---- The input

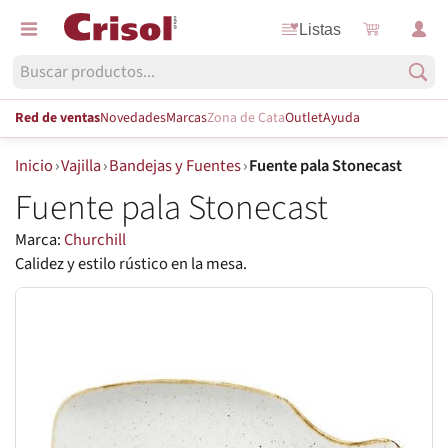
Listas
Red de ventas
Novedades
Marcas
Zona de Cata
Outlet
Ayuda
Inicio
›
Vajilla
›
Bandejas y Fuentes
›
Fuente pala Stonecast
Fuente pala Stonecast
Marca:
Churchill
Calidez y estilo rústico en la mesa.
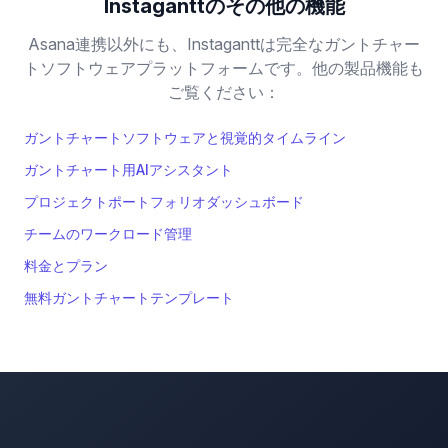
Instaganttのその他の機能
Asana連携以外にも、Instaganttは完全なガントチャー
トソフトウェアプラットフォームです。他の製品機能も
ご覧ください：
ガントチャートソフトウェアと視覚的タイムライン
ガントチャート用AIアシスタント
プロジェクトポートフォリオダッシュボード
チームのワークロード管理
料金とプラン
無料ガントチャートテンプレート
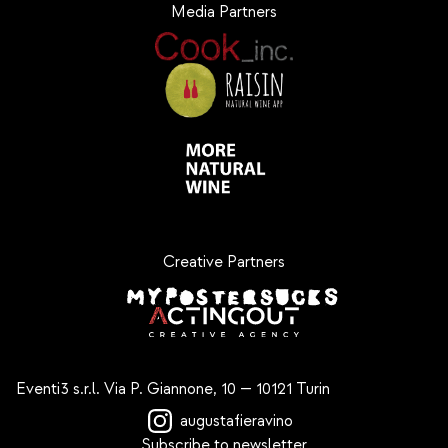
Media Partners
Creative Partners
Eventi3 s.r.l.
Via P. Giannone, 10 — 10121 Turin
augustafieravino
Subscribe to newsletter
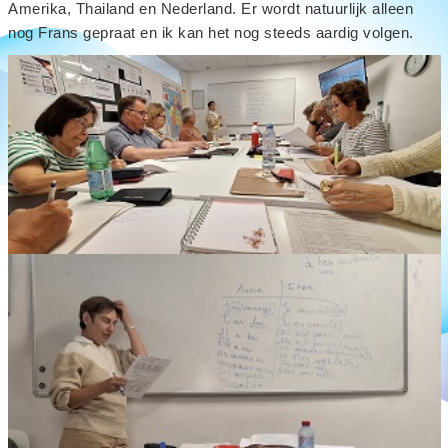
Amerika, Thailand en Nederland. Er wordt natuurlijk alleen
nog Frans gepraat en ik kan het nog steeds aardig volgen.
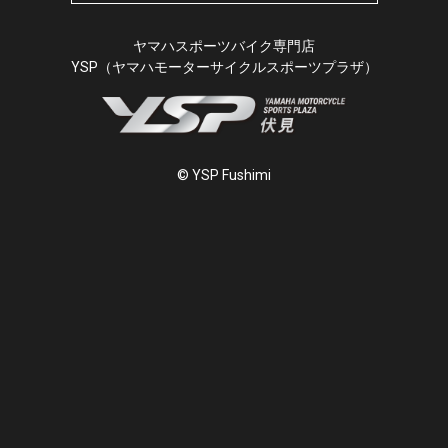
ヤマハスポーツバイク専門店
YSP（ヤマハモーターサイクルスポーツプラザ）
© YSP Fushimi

--------

**Problem requirements**
Extract the run of lines from the line holding "Media Partners" through the final line of the material above, exactly and inclusively. Leave the pictures behind.

**Response to this exercise**
Media Partners
Creative Partners
Eventi3 s.r.l.
Via P. Giannone, 10 — 10121 Turin
augustafieravino
Subscribe to newsletter
Amerika, Thailand en Nederland. Er wordt natuurlijk alleen
nog Frans gepraat en ik kan het nog steeds aardig volgen.
ヤマハスポーツバイク専門店
YSP（ヤマハモーターサイクルスポーツプラザ）
© YSP Fushimi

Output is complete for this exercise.